▸ **INSTRUCTIONS TO FOLLOW**
Copy every row below verbatim, leaving out the pictures.

(Chart analysis data)
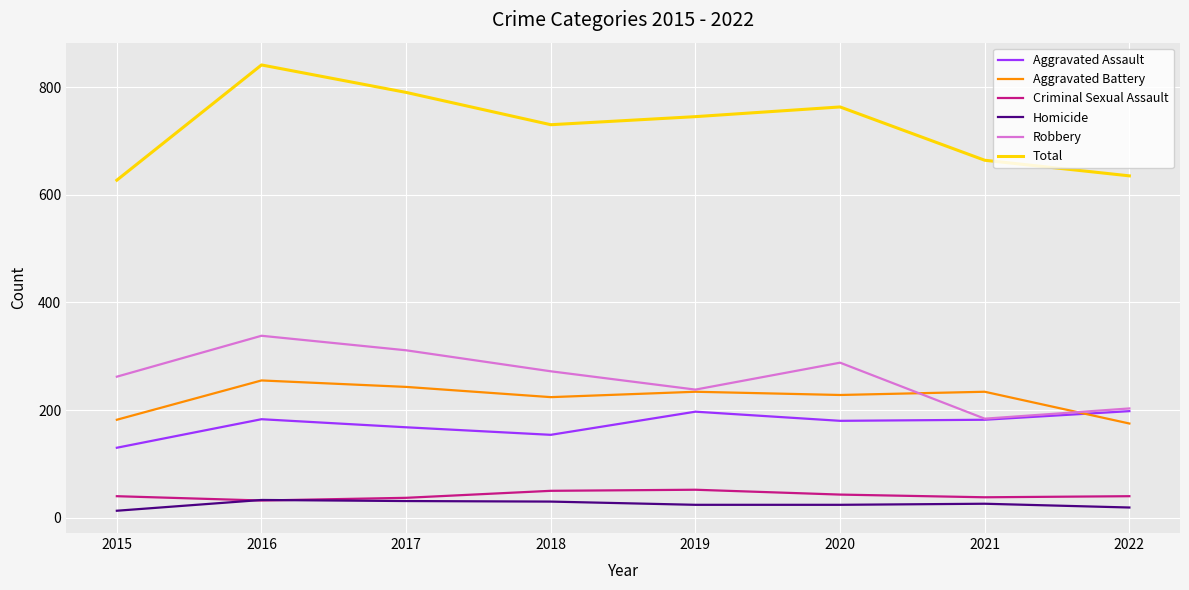

Which series has the largest range (max minus min)?

Total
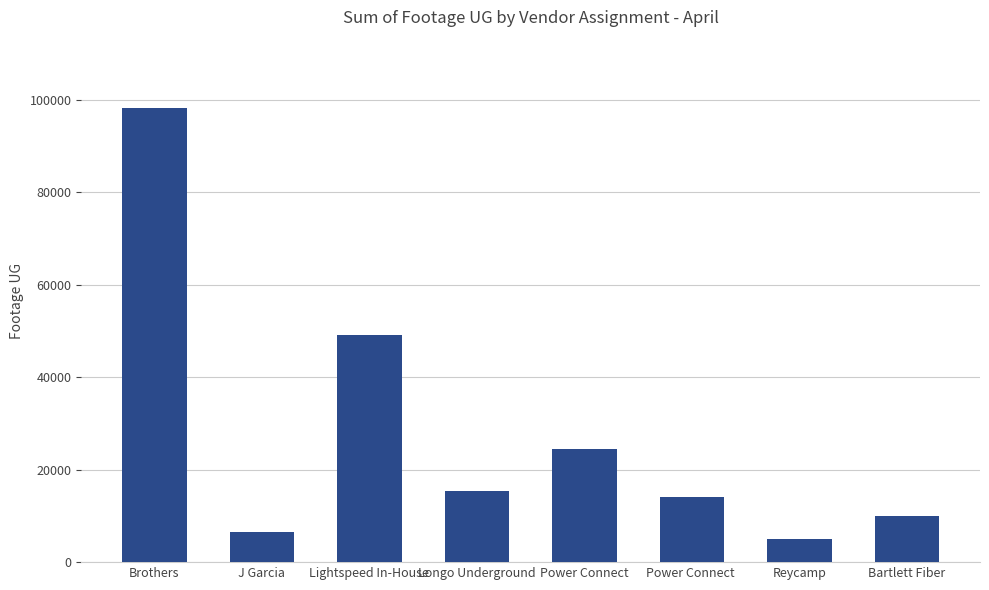

What value does the data have at Brothers, to the nearest 100?

98300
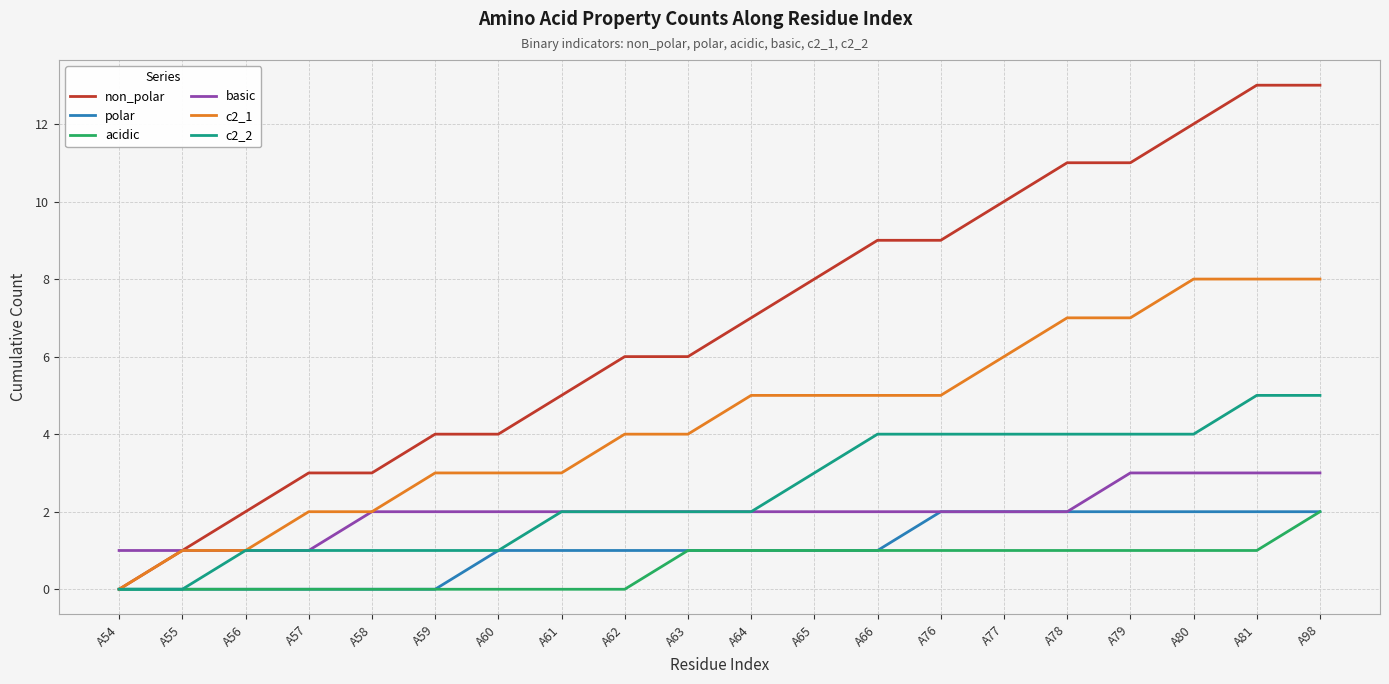

What is the total value across all series at A66?

22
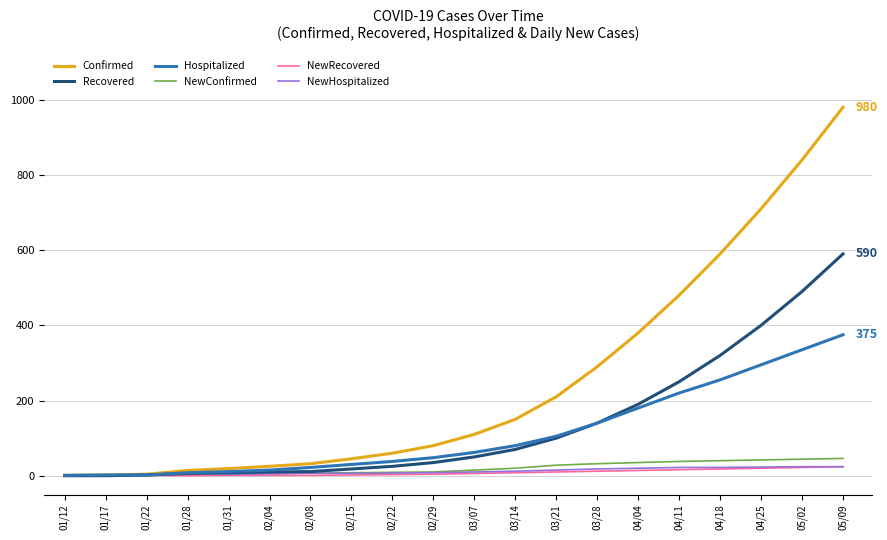

At which category is the sum across all series the highest?

05/09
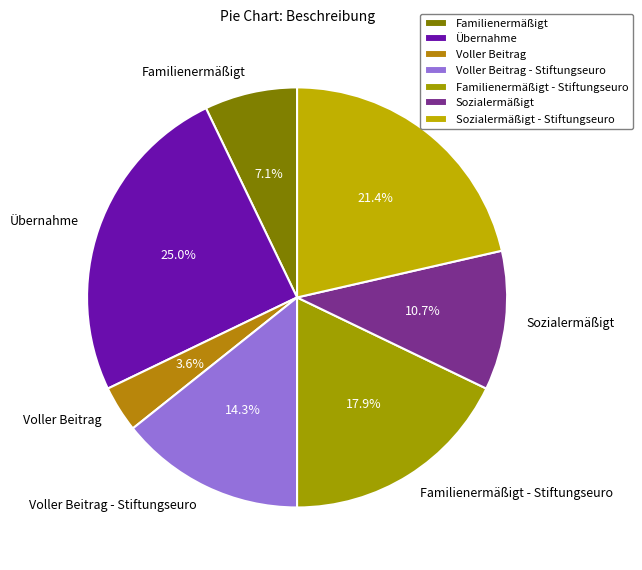

True or false: Übernahme accounts for 25% of the total.

True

▸ **EXERCISE RESPONSE**
Which series has the largest range (max minus min)?

Total

What value does the data have at Brothers, to the nearest 100?

98300

What is the total value across all series at A66?

22

At which category is the sum across all series the highest?

05/09

True or false: Übernahme accounts for 25% of the total.

True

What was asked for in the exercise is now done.